WORK INSTRUCTION:
Gather every line from the entries below that includes "opnieuw".

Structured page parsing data
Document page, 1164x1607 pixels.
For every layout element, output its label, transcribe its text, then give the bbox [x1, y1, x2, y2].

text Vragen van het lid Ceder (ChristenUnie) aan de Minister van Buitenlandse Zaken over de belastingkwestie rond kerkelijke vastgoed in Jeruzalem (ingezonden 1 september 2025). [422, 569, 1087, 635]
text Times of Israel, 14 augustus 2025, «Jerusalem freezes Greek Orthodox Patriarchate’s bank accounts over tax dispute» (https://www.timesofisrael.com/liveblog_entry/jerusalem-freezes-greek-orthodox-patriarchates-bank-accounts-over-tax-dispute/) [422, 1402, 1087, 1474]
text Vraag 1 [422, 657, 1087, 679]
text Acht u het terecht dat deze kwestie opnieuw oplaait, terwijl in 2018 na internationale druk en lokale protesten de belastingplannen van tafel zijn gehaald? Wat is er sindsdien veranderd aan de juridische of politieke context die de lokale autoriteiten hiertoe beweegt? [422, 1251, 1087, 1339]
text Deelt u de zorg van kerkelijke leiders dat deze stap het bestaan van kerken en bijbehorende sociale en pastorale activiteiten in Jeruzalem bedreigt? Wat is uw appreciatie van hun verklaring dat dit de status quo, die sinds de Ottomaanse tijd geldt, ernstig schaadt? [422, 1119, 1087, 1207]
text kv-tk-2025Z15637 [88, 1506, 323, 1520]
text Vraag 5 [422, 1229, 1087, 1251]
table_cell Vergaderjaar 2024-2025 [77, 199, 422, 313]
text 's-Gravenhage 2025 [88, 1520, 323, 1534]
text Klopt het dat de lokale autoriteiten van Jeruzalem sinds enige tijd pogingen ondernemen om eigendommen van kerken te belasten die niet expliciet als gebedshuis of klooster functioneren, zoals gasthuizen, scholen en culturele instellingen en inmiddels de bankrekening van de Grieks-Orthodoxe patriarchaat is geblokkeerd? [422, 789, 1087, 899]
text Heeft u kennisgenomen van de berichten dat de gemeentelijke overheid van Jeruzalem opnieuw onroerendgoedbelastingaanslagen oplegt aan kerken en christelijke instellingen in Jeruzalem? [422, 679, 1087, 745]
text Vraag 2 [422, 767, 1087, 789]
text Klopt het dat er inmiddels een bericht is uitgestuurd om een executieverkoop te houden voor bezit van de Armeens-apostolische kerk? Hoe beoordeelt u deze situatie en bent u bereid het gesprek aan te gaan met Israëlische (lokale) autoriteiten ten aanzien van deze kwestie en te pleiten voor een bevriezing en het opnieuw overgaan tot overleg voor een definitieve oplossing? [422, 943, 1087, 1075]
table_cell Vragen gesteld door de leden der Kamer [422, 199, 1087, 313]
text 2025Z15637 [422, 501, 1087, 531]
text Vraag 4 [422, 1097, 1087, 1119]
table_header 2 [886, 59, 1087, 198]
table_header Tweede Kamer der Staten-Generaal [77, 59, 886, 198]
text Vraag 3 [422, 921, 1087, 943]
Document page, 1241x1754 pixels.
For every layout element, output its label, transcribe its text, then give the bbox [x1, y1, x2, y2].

WRITTEN SOLUTION:
text Acht u het terecht dat deze kwestie opnieuw oplaait, terwijl in 2018 na internationale druk en lokale protesten de belastingplannen van tafel zijn gehaald? Wat is er sindsdien veranderd aan de juridische of politieke context die de lokale autoriteiten hiertoe beweegt? [422, 1251, 1087, 1339]
text Heeft u kennisgenomen van de berichten dat de gemeentelijke overheid van Jeruzalem opnieuw onroerendgoedbelastingaanslagen oplegt aan kerken en christelijke instellingen in Jeruzalem? [422, 679, 1087, 745]
text Klopt het dat er inmiddels een bericht is uitgestuurd om een executieverkoop te houden voor bezit van de Armeens-apostolische kerk? Hoe beoordeelt u deze situatie en bent u bereid het gesprek aan te gaan met Israëlische (lokale) autoriteiten ten aanzien van deze kwestie en te pleiten voor een bevriezing en het opnieuw overgaan tot overleg voor een definitieve oplossing? [422, 943, 1087, 1075]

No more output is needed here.